We drink our opposite-world coffees, looking at each other and saying nothing. She doesn't smile, and I like that. I like how she looks unfriendly and spiky and full of hate all while drinking something sweeter than melted ice cream and milkier than baby porridge. I like how the kitchen lights make her look like she's crowned in stars, and the shadows splay around her like vulture feathers. I like how she reminds me of falling.
"Don't get in the car," she says, and puts down her empty cup. "I'll give you time to say goodbye."

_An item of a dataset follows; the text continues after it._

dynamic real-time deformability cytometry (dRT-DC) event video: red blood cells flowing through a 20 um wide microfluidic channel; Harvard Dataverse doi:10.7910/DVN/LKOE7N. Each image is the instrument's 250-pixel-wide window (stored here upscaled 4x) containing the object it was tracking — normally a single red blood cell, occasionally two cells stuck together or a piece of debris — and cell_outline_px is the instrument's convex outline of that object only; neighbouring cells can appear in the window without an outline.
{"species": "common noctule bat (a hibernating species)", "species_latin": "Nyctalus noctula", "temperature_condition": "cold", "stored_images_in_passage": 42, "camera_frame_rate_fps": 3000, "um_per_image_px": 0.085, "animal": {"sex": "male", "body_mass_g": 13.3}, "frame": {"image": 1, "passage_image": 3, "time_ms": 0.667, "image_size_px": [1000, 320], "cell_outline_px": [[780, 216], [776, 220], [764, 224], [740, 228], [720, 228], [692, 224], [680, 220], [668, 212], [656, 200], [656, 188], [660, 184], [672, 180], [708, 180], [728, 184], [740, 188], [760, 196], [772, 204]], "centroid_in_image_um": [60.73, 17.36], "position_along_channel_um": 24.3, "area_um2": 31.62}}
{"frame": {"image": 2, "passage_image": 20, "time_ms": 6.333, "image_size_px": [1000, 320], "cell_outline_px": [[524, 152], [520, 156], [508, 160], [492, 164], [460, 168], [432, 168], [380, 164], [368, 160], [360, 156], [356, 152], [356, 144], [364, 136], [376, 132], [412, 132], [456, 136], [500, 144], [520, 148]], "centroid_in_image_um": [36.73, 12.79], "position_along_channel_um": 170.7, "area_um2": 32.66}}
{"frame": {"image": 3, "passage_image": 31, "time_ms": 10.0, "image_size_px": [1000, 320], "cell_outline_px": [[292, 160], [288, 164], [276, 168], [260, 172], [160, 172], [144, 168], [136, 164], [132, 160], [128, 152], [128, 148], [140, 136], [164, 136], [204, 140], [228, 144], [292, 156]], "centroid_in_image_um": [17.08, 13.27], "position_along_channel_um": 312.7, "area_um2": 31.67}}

She comes back for me. After the crash.
"Deader, remember?" Jordan takes my hand and she's not cold, or warm, or anything. It's like holding smoke. "We always need replacements. Deaths get lost all the time. It's a long stretch between here and there, and some of us go missing in the dark."
"I--what?"
"You saw me." She's serious, brow pinched. "No one sees the Deaths, unless they've been put on the shortlist. Or, you know, just after." She looks away, and her hands are strong as claws, there's no escaping her. "It won't be so bad. It's not like dying."
"Really." It's all I can say. My throat is tight, it feels like it does after I've been choked. This is not how things were meant to go. I was going to leave home, put myself through university, get a decent job. "How's that?" When I move, my skin sounds like the sawing of cicadas, the shriek of a million locusts.
"Oh, dying always ends," she says. "It's Death that takes forever."